Me acaban de llamar por teléfono y me informan que mi hijo eligió, en la juguetería, unos luchadores (que no son figuras humanas sino una especie de muñecos que, según pude entender, él calificó de luchadores).
Si se tiene en cuenta que sus preferidos son los animales, o los juegos con animales, esto podría ser algo novedoso. Aunque no es novedoso que él pida a sus padres jugar a la lucha, o representarla con muñecos (a pesar de no haber visto nunca programas de lucha libre, por ejemplo).
Me gusta pensar que, aún pudiendo haber otras razones, el atractivo por las luchas le puede venir a él de un juego que hacíamos cuando era más chico, juego en el que saltábamos y dábamos vueltas en la cama.
Las primeras “luchas” (que así las llamábamos) se organizaban en ese peculiar ring, la cama de sus padres, y los combatientes eran: Hijo (el que no se quería poner alguna prenda de vestir) vs. Padre (el que quería ponérle la ropa a su hijo). El cuadrilátero era la instancia final, el campo de juego a donde se llegaba después de las técnicas de convencimiento y los insistentes “¡Vamos!”.

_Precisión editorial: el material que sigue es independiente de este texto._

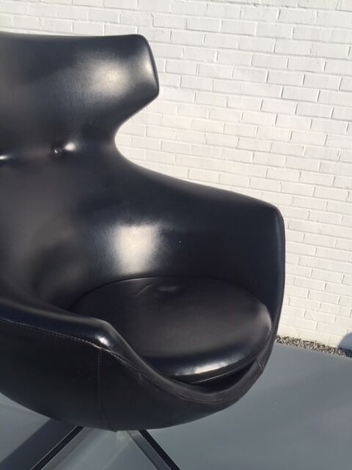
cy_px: 235
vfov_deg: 61.7
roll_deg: -5.2
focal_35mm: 29
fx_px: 393
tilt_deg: -20.2
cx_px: 176
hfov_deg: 48.2
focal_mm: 4.15
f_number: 2.2
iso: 32
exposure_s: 1/2639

Él encaraba estos combates riendo, olvidándose de la discusión anterior, y cuando se encontraba vencido (y con el calzoncillo puesto, por ejemplo) la queja existía, pero ya era menor, y enseguida asumía su condición.

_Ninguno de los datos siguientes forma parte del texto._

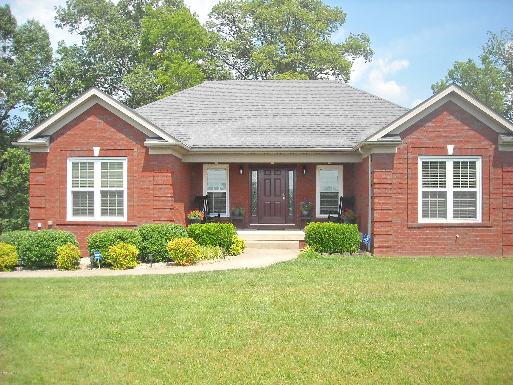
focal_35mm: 35
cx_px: 256
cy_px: 192
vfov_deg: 40.7
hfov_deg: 52.6
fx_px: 519
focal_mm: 5.7
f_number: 5.6
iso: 64
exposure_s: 1/201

Lejos de hablar de violencia, yo veo a este juego de la lucha (al menos a este, que hay otros por TV que dejan bastante que desear) como un buen “entrenamiento”, sí señor. La de la lucha es una figura que tiene un significado importante. Los mismos animales, que él tanto sigue por TV, viven luchando. Y el hombre, Uds. lo sabrán, también.
Nota al pie: aunque sea interesante reflexionar, en otra entrada, cuánto en el hombre es lucha y cuánto dejarse ganar, dejarse atrapar.